What to produce:
Hand back every line from the beginning of the data below through the line containing "do solemnly and sincerely declare that", word for word and free of pictures.

Extracted page text data
════════

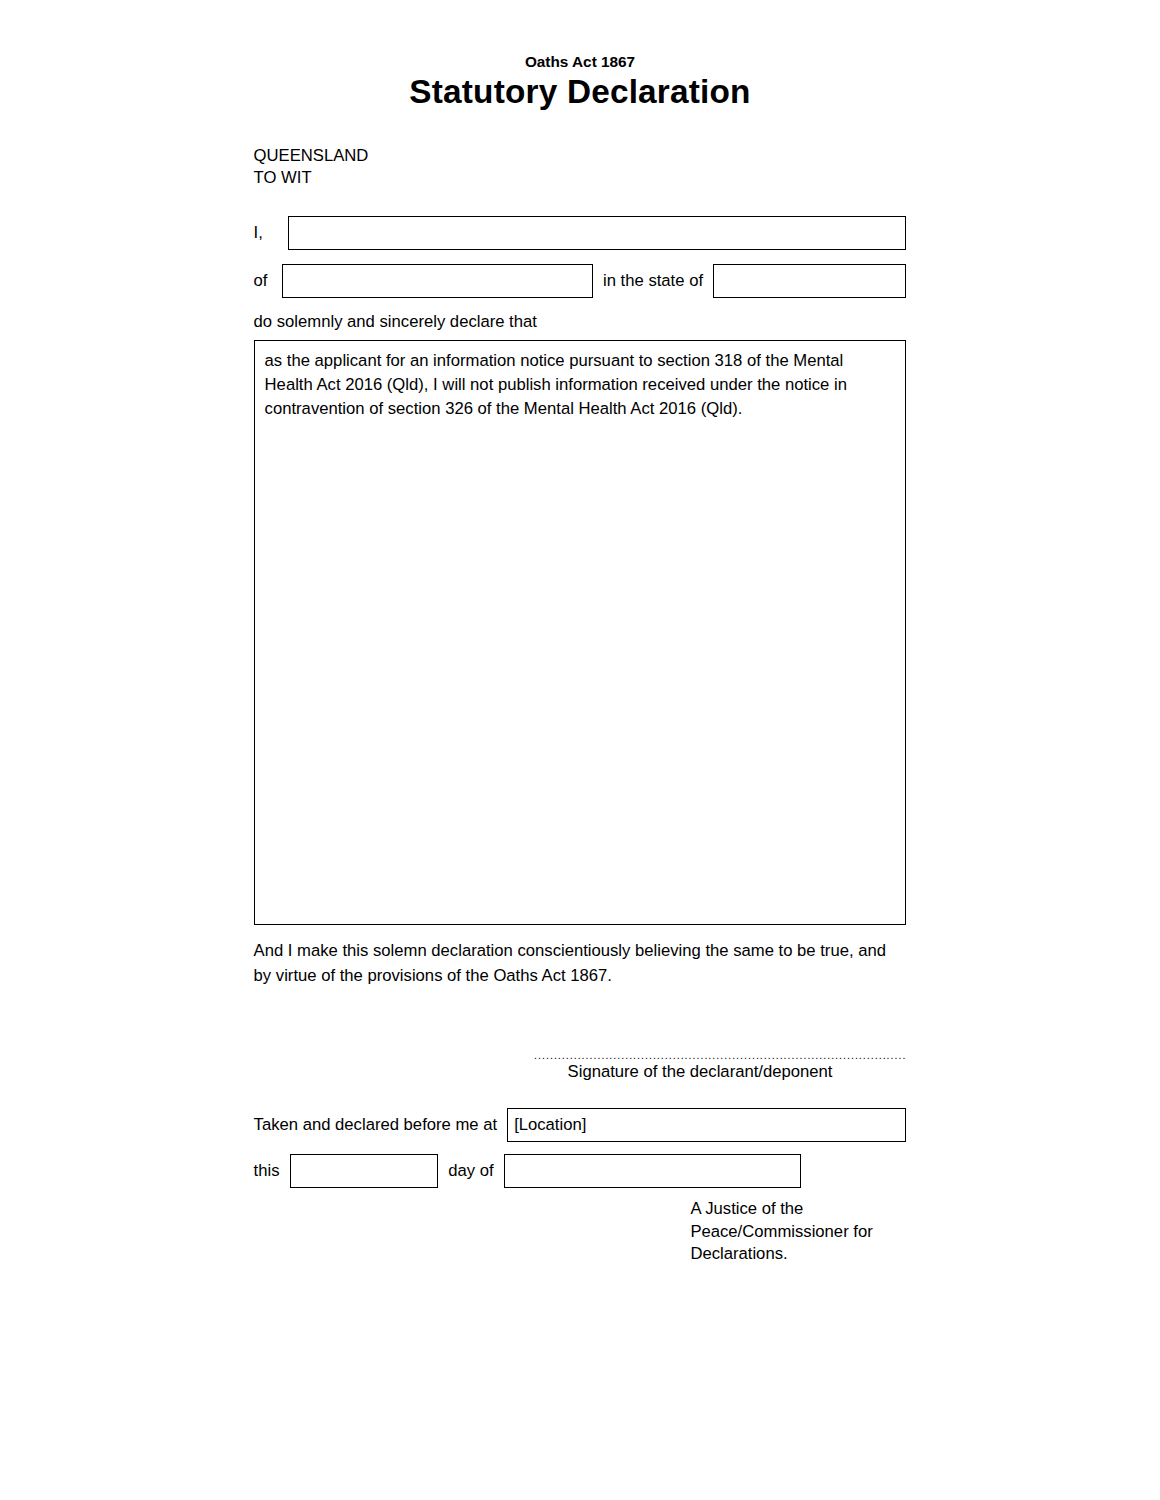Oaths Act 1867
Statutory Declaration
QUEENSLAND
TO WIT
I,
of in the state of
do solemnly and sincerely declare that
as the applicant for an information notice pursuant to section 318 of the Mental Health Act 2016 (Qld), I will not publish information received under the notice in contravention of section 326 of the Mental Health Act 2016 (Qld).
And I make this solemn declaration conscientiously believing the same to be true, and by virtue of the provisions of the Oaths Act 1867.
.............................................................................................. Signature of the declarant/deponent
Taken and declared before me at [Location]
this day of
A Justice of the
Peace/Commissioner for
Declarations.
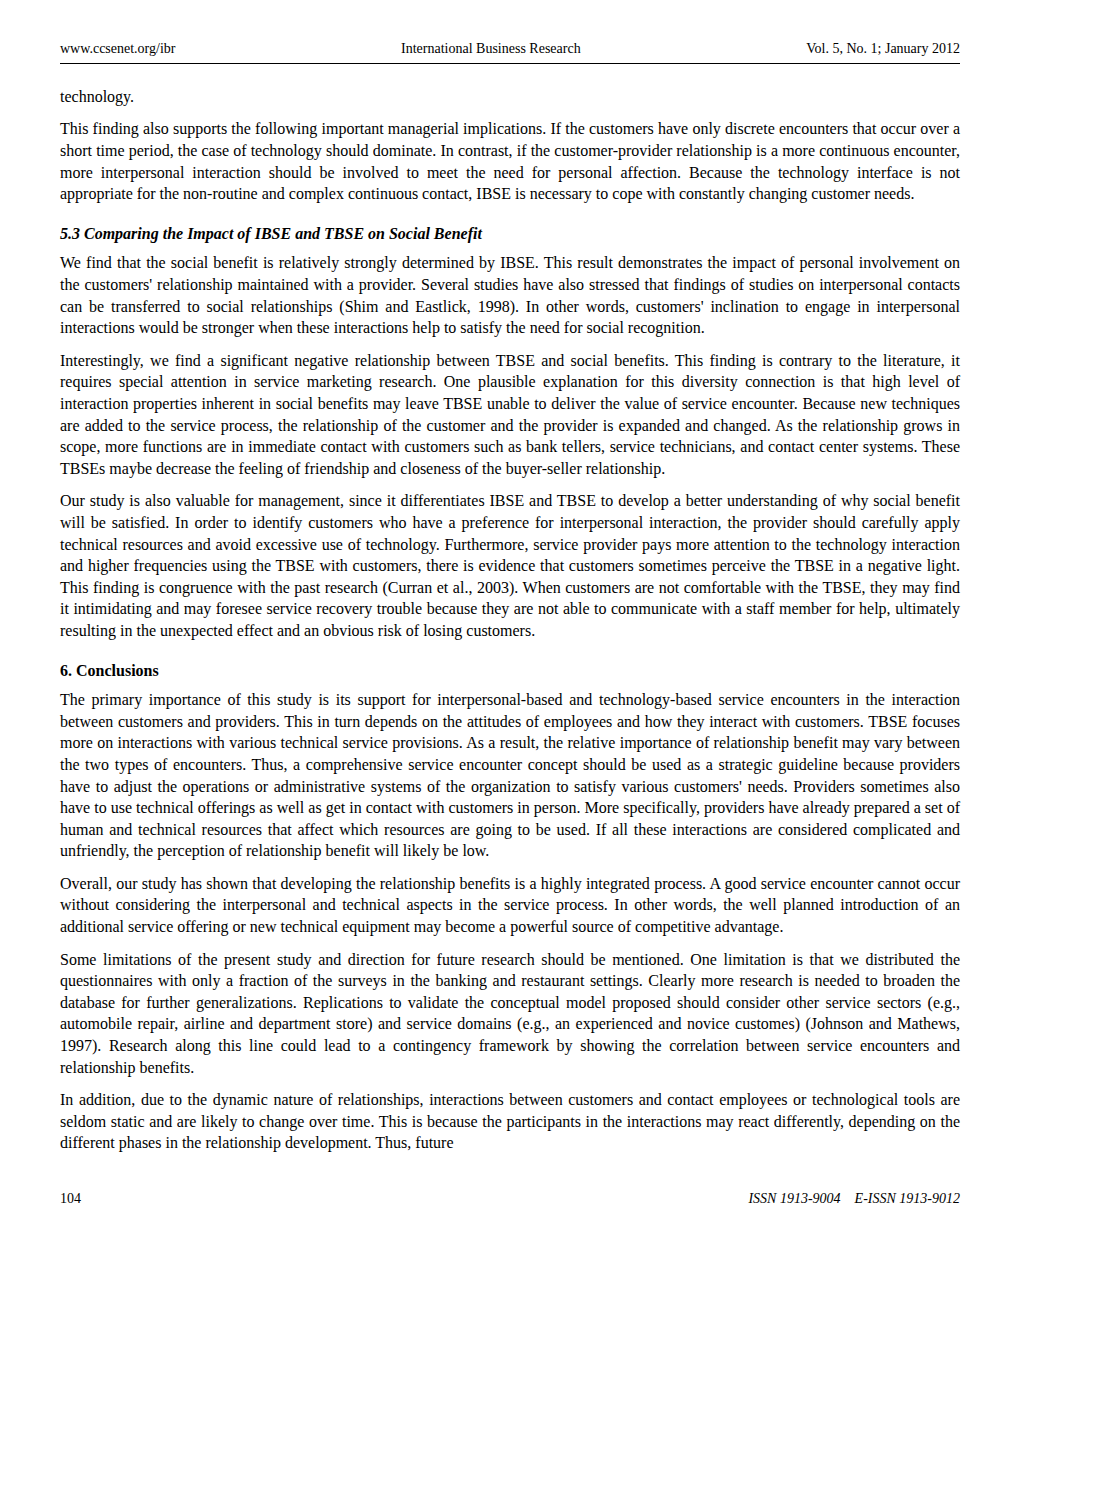www.ccsenet.org/ibr International Business Research Vol. 5, No. 1; January 2012
technology.
This finding also supports the following important managerial implications. If the customers have only discrete encounters that occur over a short time period, the case of technology should dominate. In contrast, if the customer-provider relationship is a more continuous encounter, more interpersonal interaction should be involved to meet the need for personal affection. Because the technology interface is not appropriate for the non-routine and complex continuous contact, IBSE is necessary to cope with constantly changing customer needs.
5.3 Comparing the Impact of IBSE and TBSE on Social Benefit
We find that the social benefit is relatively strongly determined by IBSE. This result demonstrates the impact of personal involvement on the customers' relationship maintained with a provider. Several studies have also stressed that findings of studies on interpersonal contacts can be transferred to social relationships (Shim and Eastlick, 1998). In other words, customers' inclination to engage in interpersonal interactions would be stronger when these interactions help to satisfy the need for social recognition.
Interestingly, we find a significant negative relationship between TBSE and social benefits. This finding is contrary to the literature, it requires special attention in service marketing research. One plausible explanation for this diversity connection is that high level of interaction properties inherent in social benefits may leave TBSE unable to deliver the value of service encounter. Because new techniques are added to the service process, the relationship of the customer and the provider is expanded and changed. As the relationship grows in scope, more functions are in immediate contact with customers such as bank tellers, service technicians, and contact center systems. These TBSEs maybe decrease the feeling of friendship and closeness of the buyer-seller relationship.
Our study is also valuable for management, since it differentiates IBSE and TBSE to develop a better understanding of why social benefit will be satisfied. In order to identify customers who have a preference for interpersonal interaction, the provider should carefully apply technical resources and avoid excessive use of technology. Furthermore, service provider pays more attention to the technology interaction and higher frequencies using the TBSE with customers, there is evidence that customers sometimes perceive the TBSE in a negative light. This finding is congruence with the past research (Curran et al., 2003). When customers are not comfortable with the TBSE, they may find it intimidating and may foresee service recovery trouble because they are not able to communicate with a staff member for help, ultimately resulting in the unexpected effect and an obvious risk of losing customers.
6. Conclusions
The primary importance of this study is its support for interpersonal-based and technology-based service encounters in the interaction between customers and providers. This in turn depends on the attitudes of employees and how they interact with customers. TBSE focuses more on interactions with various technical service provisions. As a result, the relative importance of relationship benefit may vary between the two types of encounters. Thus, a comprehensive service encounter concept should be used as a strategic guideline because providers have to adjust the operations or administrative systems of the organization to satisfy various customers' needs. Providers sometimes also have to use technical offerings as well as get in contact with customers in person. More specifically, providers have already prepared a set of human and technical resources that affect which resources are going to be used. If all these interactions are considered complicated and unfriendly, the perception of relationship benefit will likely be low.
Overall, our study has shown that developing the relationship benefits is a highly integrated process. A good service encounter cannot occur without considering the interpersonal and technical aspects in the service process. In other words, the well planned introduction of an additional service offering or new technical equipment may become a powerful source of competitive advantage.
Some limitations of the present study and direction for future research should be mentioned. One limitation is that we distributed the questionnaires with only a fraction of the surveys in the banking and restaurant settings. Clearly more research is needed to broaden the database for further generalizations. Replications to validate the conceptual model proposed should consider other service sectors (e.g., automobile repair, airline and department store) and service domains (e.g., an experienced and novice customes) (Johnson and Mathews, 1997). Research along this line could lead to a contingency framework by showing the correlation between service encounters and relationship benefits.
In addition, due to the dynamic nature of relationships, interactions between customers and contact employees or technological tools are seldom static and are likely to change over time. This is because the participants in the interactions may react differently, depending on the different phases in the relationship development. Thus, future
104 ISSN 1913-9004 E-ISSN 1913-9012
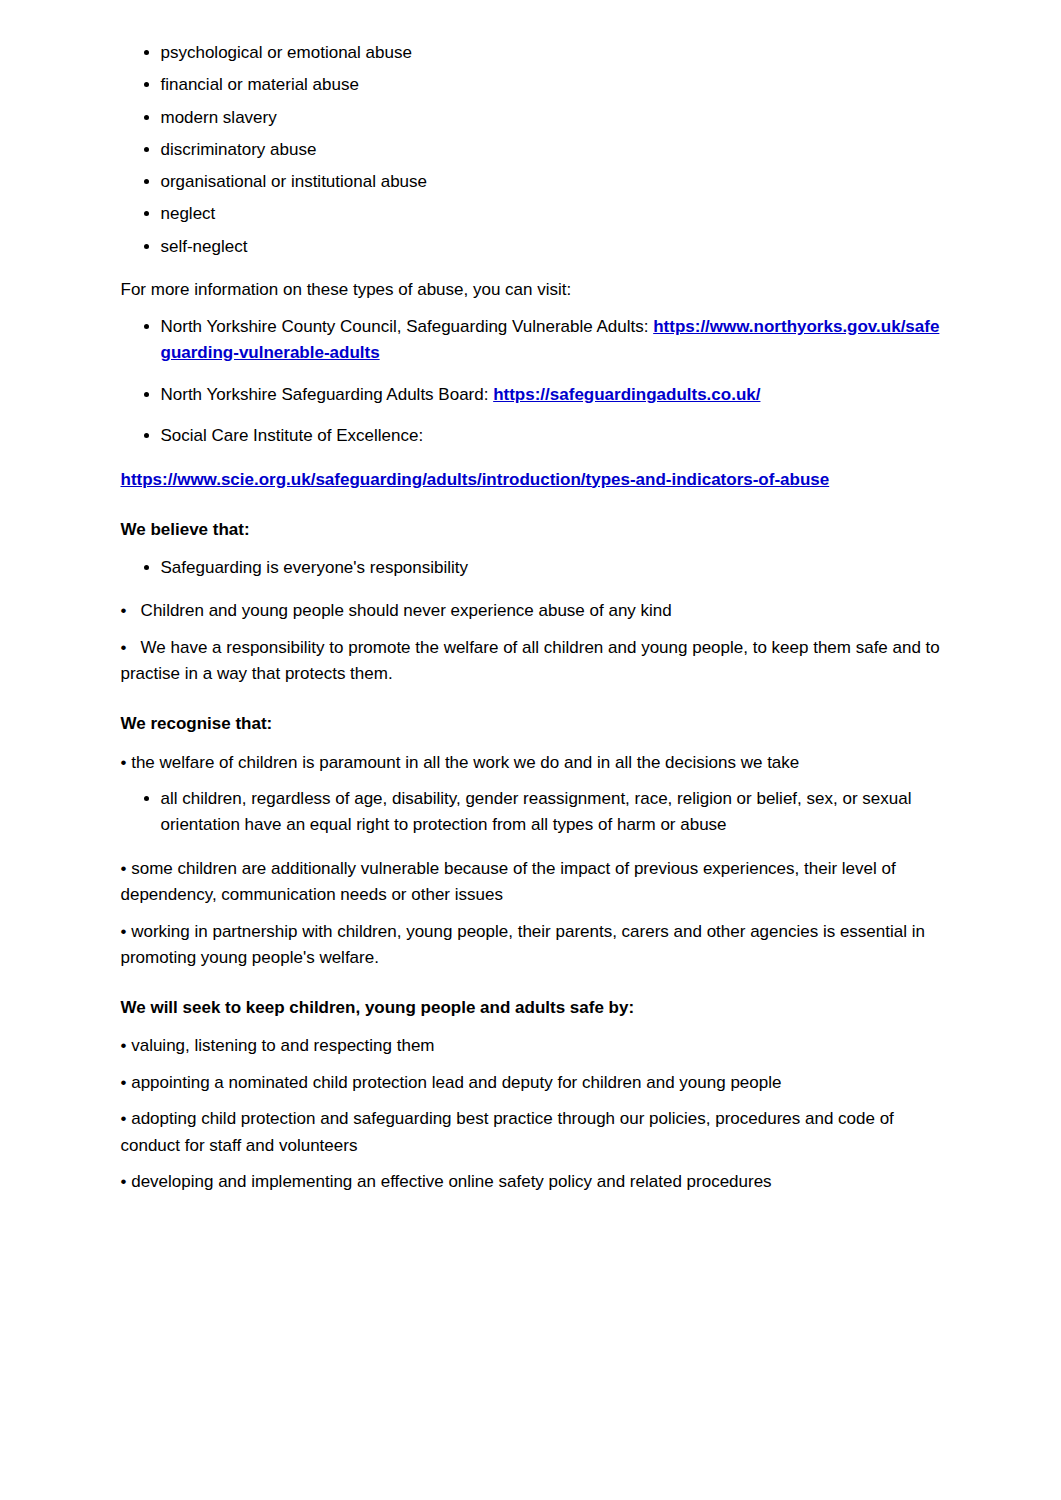psychological or emotional abuse
financial or material abuse
modern slavery
discriminatory abuse
organisational or institutional abuse
neglect
self-neglect
For more information on these types of abuse, you can visit:
North Yorkshire County Council, Safeguarding Vulnerable Adults: https://www.northyorks.gov.uk/safeguarding-vulnerable-adults
North Yorkshire Safeguarding Adults Board: https://safeguardingadults.co.uk/
Social Care Institute of Excellence:
https://www.scie.org.uk/safeguarding/adults/introduction/types-and-indicators-of-abuse
We believe that:
Safeguarding is everyone's responsibility
• Children and young people should never experience abuse of any kind
• We have a responsibility to promote the welfare of all children and young people, to keep them safe and to practise in a way that protects them.
We recognise that:
• the welfare of children is paramount in all the work we do and in all the decisions we take
all children, regardless of age, disability, gender reassignment, race, religion or belief, sex, or sexual orientation have an equal right to protection from all types of harm or abuse
• some children are additionally vulnerable because of the impact of previous experiences, their level of dependency, communication needs or other issues
• working in partnership with children, young people, their parents, carers and other agencies is essential in promoting young people's welfare.
We will seek to keep children, young people and adults safe by:
• valuing, listening to and respecting them
• appointing a nominated child protection lead and deputy for children and young people
• adopting child protection and safeguarding best practice through our policies, procedures and code of conduct for staff and volunteers
• developing and implementing an effective online safety policy and related procedures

════════

Your response:
Oaths Act 1867
Statutory Declaration
QUEENSLAND
TO WIT
I,
of in the state of
do solemnly and sincerely declare that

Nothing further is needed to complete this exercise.